[Excerpt to read]
^^^^^^^^

The game board includes illustrations of characters from Mad including Spy vs. Spy, Alfred E. Neuman and characters taken from strips drawn by Mad artists including Don Martin and Dave Berg, with an original color illustration by Jack Davis on the cover.[1]

Rules and gameplay[edit]

To begin the game, after placing all tokens on Start and determining the first player, one player is selected to be the Banker ("preferably someone honest"), who gives $10,000 to each person. The dice may only be rolled with the left hand (giving no instructions on how those who physically cannot may roll the dice); a player using his/her right hand is penalized by receiving $500 apiece from all other players.[2] Also, tokens move counterclockwise around the outside track.[1][2] If moving clockwise, the player is informed that he or she is a nerd person and may never play the game again. The board contains two "inside track" sections, which can only be entered by landing on one of the double-arrow spaces leading onto them. A player who does so immediately takes another turn by rolling one die; while on an inside track, players may only roll one die.

The cards and spaces bear a variety of bizarre directions, such as trading places or money with a particular opponent, winning or losing money based on what the other players are doing, or losing money by performing a comical stunt. If any disputes or ambiguities arise concerning the directions, they may be resolved by majority vote; in addition, if any questions come up concerning what constitutes a majority, the rules allow for them to be settled by majority vote. A player who lands on the "Tough Luck" space must take all the money that has accumulated there.

^^^^^^^^

Stored dataset items:

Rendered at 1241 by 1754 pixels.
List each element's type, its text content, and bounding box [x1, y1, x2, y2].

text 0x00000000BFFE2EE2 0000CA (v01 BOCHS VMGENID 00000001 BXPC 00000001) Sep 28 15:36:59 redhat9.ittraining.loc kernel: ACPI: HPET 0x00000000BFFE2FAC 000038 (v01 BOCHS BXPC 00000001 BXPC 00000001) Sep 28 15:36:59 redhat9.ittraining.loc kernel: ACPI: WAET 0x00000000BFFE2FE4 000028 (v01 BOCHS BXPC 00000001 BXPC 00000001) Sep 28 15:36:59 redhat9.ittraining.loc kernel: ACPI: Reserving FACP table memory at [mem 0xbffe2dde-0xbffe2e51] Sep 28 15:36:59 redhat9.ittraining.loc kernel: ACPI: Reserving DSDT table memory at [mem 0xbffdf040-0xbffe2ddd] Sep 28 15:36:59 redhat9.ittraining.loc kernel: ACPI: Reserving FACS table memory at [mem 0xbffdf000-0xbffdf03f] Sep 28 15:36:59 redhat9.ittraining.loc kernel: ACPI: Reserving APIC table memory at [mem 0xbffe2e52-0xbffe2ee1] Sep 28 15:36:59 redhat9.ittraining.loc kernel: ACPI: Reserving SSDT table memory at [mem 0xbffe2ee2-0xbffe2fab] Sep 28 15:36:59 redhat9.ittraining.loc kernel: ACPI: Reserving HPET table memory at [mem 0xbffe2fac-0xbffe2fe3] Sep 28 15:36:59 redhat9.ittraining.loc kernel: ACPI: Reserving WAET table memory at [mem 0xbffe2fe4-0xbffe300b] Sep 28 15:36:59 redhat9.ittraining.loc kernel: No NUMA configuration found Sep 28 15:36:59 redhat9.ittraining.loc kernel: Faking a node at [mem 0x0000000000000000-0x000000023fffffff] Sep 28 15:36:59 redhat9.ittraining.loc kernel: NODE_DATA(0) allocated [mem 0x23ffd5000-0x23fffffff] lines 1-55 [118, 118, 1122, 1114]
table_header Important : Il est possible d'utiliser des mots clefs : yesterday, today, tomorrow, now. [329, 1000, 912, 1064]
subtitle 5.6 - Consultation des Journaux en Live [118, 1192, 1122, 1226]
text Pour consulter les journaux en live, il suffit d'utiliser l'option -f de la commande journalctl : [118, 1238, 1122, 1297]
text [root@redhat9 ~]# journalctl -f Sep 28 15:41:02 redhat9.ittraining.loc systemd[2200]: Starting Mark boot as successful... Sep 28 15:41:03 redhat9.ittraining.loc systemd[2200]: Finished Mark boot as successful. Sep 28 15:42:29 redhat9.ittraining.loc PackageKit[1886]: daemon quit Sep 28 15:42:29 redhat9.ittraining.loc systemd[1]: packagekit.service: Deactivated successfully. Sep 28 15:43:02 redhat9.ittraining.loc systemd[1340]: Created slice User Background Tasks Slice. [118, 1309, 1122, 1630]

^^^^^^^^

[Exercises to complete]
a – Rewrite the paragraph of the board game excerpt that begins "The cards and spaces bear" as a short bulleted list, keeping its main facts.
b – Resume the board game excerpt after its final sentence.

[Per-task outputs]
a –
- Cards and spaces give odd directions, such as trading places or money with a particular opponent, winning or losing money based on what other players are doing, or losing money by performing a comical stunt.
- Disputes or ambiguities about the directions can be settled by majority vote, and so can any question about what counts as a majority.
- A player who lands on the "Tough Luck" space must take all the money that has accumulated there.

b –
The winner is the first player to lose all of their money.[1][2]

"Card cards"[edit]

The game includes 24 "Card cards"[3] printed with various instructions. Examples:

  • Change chairs with anyone.
  • Change money with anyone.
  • Flip this card in the air. If it lands with this side face up, you lose $1000. If not, go to 'Tough Luck'
  • If you are good looking, stand up and imitate your favorite animal, and lose $2000.
  • If you can jump up and stay airborne for 37 seconds, you can lose $5000. If not, jump up and lose $500.
  • If you like this game, cross your legs, sit on your hands, cackle like a chicken and lose 1 egg; also $500.
  • Plan ahead and move to any space on the board.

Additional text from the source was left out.